Damping, stability and flexibility must balance each other.
And remember that:
- It is preferable not to walk in full sun. Better in the mornings or afternoons.
- Wear comfortable clothes, which do not squeeze you.
- Walking on a flat surface at first will facilitate concentration.
- Drink water before, during, and after walking.
- Start slowly and then pick up your own pace, be it vigorous or slow.
- When walking, have as much fun as you can.
HOW TO START WALKING
This warm-up exercise provides a light, loose, invigorating, complete and effortless gait.
If we walk calmly but determined, we will distinguish that we place the weight on the right foot and with the hip we move the left foot and leg through the air. And then it happens just the other way around. Each time the hip drags the left foot it relaxes.

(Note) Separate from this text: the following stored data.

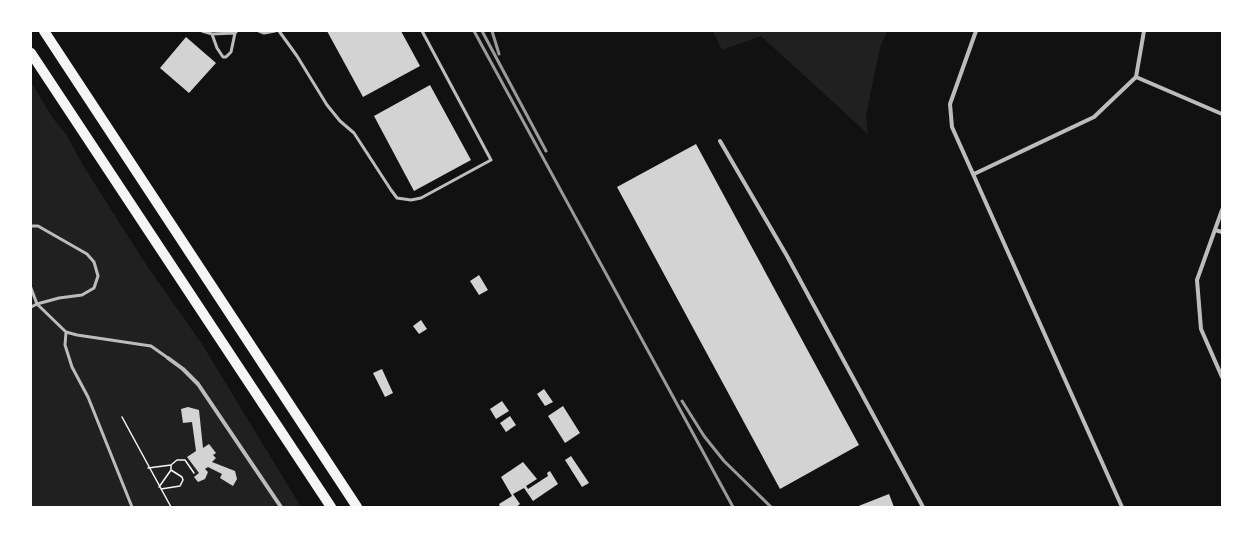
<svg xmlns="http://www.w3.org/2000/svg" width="1253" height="538" font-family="'Source Sans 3',sans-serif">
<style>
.green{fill:#202020}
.building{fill:#d3d3d3}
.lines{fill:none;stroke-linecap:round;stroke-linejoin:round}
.path{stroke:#f5f5f5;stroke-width:1.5}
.service{stroke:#bcbcbc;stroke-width:3}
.minor{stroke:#bcbcbc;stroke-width:4}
.motorway{stroke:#f5f5f5;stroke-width:10}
.rail{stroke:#9a9a9a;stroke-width:3}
</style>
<rect width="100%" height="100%" fill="#111"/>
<path class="green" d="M 713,31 L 887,31 L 880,48 L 866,115 L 868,134 L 761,36 L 722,50 Z
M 31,82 L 52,117 L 66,134 L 84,167 L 145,263 L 202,344 L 301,507 L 31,507 Z"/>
<path class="building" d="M 327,31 L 401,31 L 420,66 L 363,97 Z
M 186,37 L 216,63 L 189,93 L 160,68 Z
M 430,85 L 471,160 L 414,191 L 374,116 Z
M 696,144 L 859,445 L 780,489 L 617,187 Z
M 479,275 L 488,290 L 479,295 L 470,281 Z
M 421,320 L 427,329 L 419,334 L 413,326 Z
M 382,369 L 393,393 L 385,397 L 373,373 Z
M 544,389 L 553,402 L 545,406 L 537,394 Z
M 502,401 L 509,411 L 496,419 L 490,409 Z
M 563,406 L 580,433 L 565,443 L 548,416 Z
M 188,407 L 199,410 L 203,448 L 209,444 L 216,453 L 213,455 L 216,458 L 212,462 L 235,471 L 237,479 L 233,486 L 220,478 L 222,474 L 208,467 L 205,469 L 208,472 L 205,479 L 198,482 L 194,477 L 199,473 L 187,457 L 196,451 L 192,422 L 183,423 L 181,409 Z
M 510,416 L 516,425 L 506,432 L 500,423 Z
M 571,456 L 589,483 L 582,487 L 565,460 Z
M 523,462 L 537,479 L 526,486 L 528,489 L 548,476 L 547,473 L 550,471 L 558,484 L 533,501 L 524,488 L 513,494 L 520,504 L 516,507 L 500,507 L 499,504 L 512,496 L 501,477 Z
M 889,494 L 894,507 L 856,507 Z"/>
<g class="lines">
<path class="path" d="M 122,417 L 171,507
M 148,468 L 171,465 L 177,460 L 185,460 L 194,473
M 159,487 L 171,470 L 171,465
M 161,489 L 180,486 L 183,480 L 182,477 L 171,470"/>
<path class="service" d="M 202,31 L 212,34 L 235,33 L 237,31
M 259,31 L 264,33 L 275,31
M 279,31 L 297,56 L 327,105 L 340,121 L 354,133 L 391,190 L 397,198 L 411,200 L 421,198 L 491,160 L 422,31
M 212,34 L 217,48 L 223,57 L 226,57 L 231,52 L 235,33
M 31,226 L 38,226 L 87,254 L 94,262 L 98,276 L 94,288 L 82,295 L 59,298 L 37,304
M 31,288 L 37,304 L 31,307
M 37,304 L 66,332 L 77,335 L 151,346 L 168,358
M 66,332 L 65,345 L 72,367 L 88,397 L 132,507"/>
<path class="minor" d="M 976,31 L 950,104 L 952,127 L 1122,507
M 1136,77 L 1222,114
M 1136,77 L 1144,31
M 720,141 L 787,256 L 923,507
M 974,174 L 1094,117 L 1136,77
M 1222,210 L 1197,280 L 1201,329 L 1222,377
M 1215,230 L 1222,232
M 168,358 L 183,369 L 198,384 L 281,507"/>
<path class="motorway" d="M 44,31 L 357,507
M 31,53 L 331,507"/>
<path class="rail" d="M 474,31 L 733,507
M 482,31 L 546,151
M 492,31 L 499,54
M 682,401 L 704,436 L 724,461 L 771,507"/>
</g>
<rect width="1253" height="538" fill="none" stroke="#ffffff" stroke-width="64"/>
</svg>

We accompany relaxation with thought for a few steps: we feel the weight of the foot, its temperature, if it is loose or stuck to the ankle, what angle it forms with the leg … First, we must walk, and then accompany.
Repeat the process with the other foot. And we compare the two: weight, volume, lightness…
Then we accompany with the thought the left leg when it is dragged by the hip. We turn right and compare them.
We place the hands on both sides of the pelvis and appreciate its movements: up and down, forward and back: and at the sides. We observe the union of iliac crest, coccyx, sacrum and pubis forming a circle (concave or convex), which propels us forward.
Let’s now put the underside of the hand on the back crossing the spine to accompany it. By tensing the left side of the back, we have the weight on the right foot, and vice versa.
To release tension and keep your balance, we project one arm forward, and the other behind.
Finally, we put our hand on our heads, to feel how the footsteps resonate.
It is known that eight out of ten people would improve their health if they walked.